Polychlorinated Biphenyls (PCBs) Exhibit Differential Binding To Recombinant Human And Rainbow Trout Estrogen Receptors

Polychlorinated biphenyls (PCBs) exhibit differential binding to recombinant human and rainbow trout estrogen receptors. JB Matthews and TR Zacharewski.

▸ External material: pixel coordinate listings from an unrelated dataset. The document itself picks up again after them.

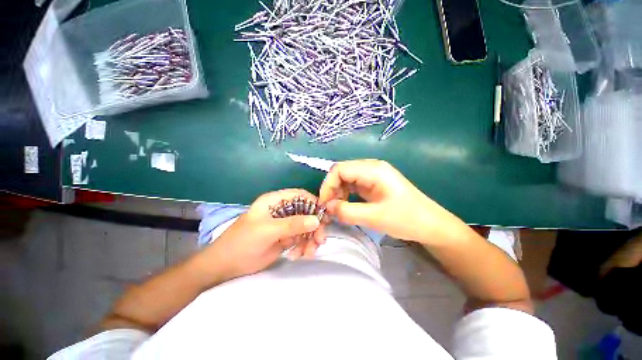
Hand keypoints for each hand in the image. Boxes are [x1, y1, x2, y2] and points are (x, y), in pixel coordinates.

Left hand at [199, 189, 320, 283]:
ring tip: (308, 253)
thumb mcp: (267, 231)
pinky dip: (304, 246)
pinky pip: (301, 239)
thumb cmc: (242, 242)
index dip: (313, 203)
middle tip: (320, 240)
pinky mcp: (286, 237)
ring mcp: (285, 225)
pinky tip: (299, 255)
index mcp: (275, 201)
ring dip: (311, 239)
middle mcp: (282, 210)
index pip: (299, 196)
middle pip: (306, 212)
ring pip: (306, 227)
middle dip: (314, 226)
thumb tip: (317, 220)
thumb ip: (293, 225)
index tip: (324, 217)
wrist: (225, 266)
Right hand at [318, 159, 466, 244]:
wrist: (431, 225)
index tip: (323, 204)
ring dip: (337, 193)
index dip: (327, 185)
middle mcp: (371, 167)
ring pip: (345, 179)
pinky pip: (352, 185)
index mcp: (373, 169)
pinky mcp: (373, 183)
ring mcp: (372, 175)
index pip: (340, 169)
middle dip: (331, 190)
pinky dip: (345, 195)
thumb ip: (347, 211)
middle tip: (329, 209)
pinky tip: (345, 206)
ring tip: (337, 209)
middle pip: (341, 172)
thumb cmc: (406, 219)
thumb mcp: (374, 217)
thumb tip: (327, 207)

Although the function and activities of estrogen and the ER are conserved between species, the amino acid sequence of the regions involved in ligand binding (D, E and F domains) are poorly conserved. This suggests that species may exhibit different responses and sensitivities to non-traditional ligands and that one species may not be an appropriate surrogate to identify and predict responses in other species. In order to investigate potential species-specific sensitivities to non-traditional ER ligands, a comparative study was undertaken in which we examined the ability of 20 structurally distinct PCBs (IUPAC #s: 41, 51, 58, 60, 68, 78, 91, 99, 104, 112, 115, 126, 143, 153, 169, 173, 184, 188, 190, 193) at concentrations ranging from 10-9 to 10-5 M to compete with [³H]-17b -estradiol (E2) for binding to bacterially expressed GST-human ERDEF (GST-hERdef; amino acids 264-595) and GST-rainbow trout ER DEF (GST-rtERdef; amino acids 224-575) fusion proteins. Both fusion proteins were purified to greater than 90% and yields provided sufficient GST-hERdef and GSTrtERdef fusion protein for approximately 300 and 100 binding assays, respectively, using a 96-well high throughput assay. The GST-hERdef and GST-rtERdef both exhibited high affinity for E2 with dissociation constants (K_d) of 1.28 ± 0.10 nM and 2.14 ± 0.30 nM, respectively. Of the 20 PCBs tested, PCB184 (2,2',3,4,4',6,6'-heptaCB; IC₅₀ = 0.51 µM), PCB104 (2,2',4,6,6'-pentaCB; IC50 = 0.83 µM) and PCB188 (2',3,4',5,6,6'-heptaCB; IC₅₀ = 1.3 µM) effectively competed with [3H]E2 for binding to the GSThERdef fusion protein. Conversely, six PCBs competed with [3H]E2 for binding to the GSTrtERdef fusion protein: PCB184 (IC₅₀ = 0.92 µM), PCB104 (IC₅₀ = 1.8 µM), PCB188 (IC₅₀ = 3.8 µM), PCB51 (2,2',4,6'-tetraCB; IC₅₀ = 5.5 µM), PCB91 (2,2',4,4'6-pentaCB IC₅₀ = 6.7 µM), PCB41 (2,2',3,4-tetraCB IC₅₀ = 9.5 µM). This data demonstrates that ERs from different species exhibit differential ligand preferences and affinities, and that the use of a single surrogate model may be unsuitable to predict estrogenic responses in all species.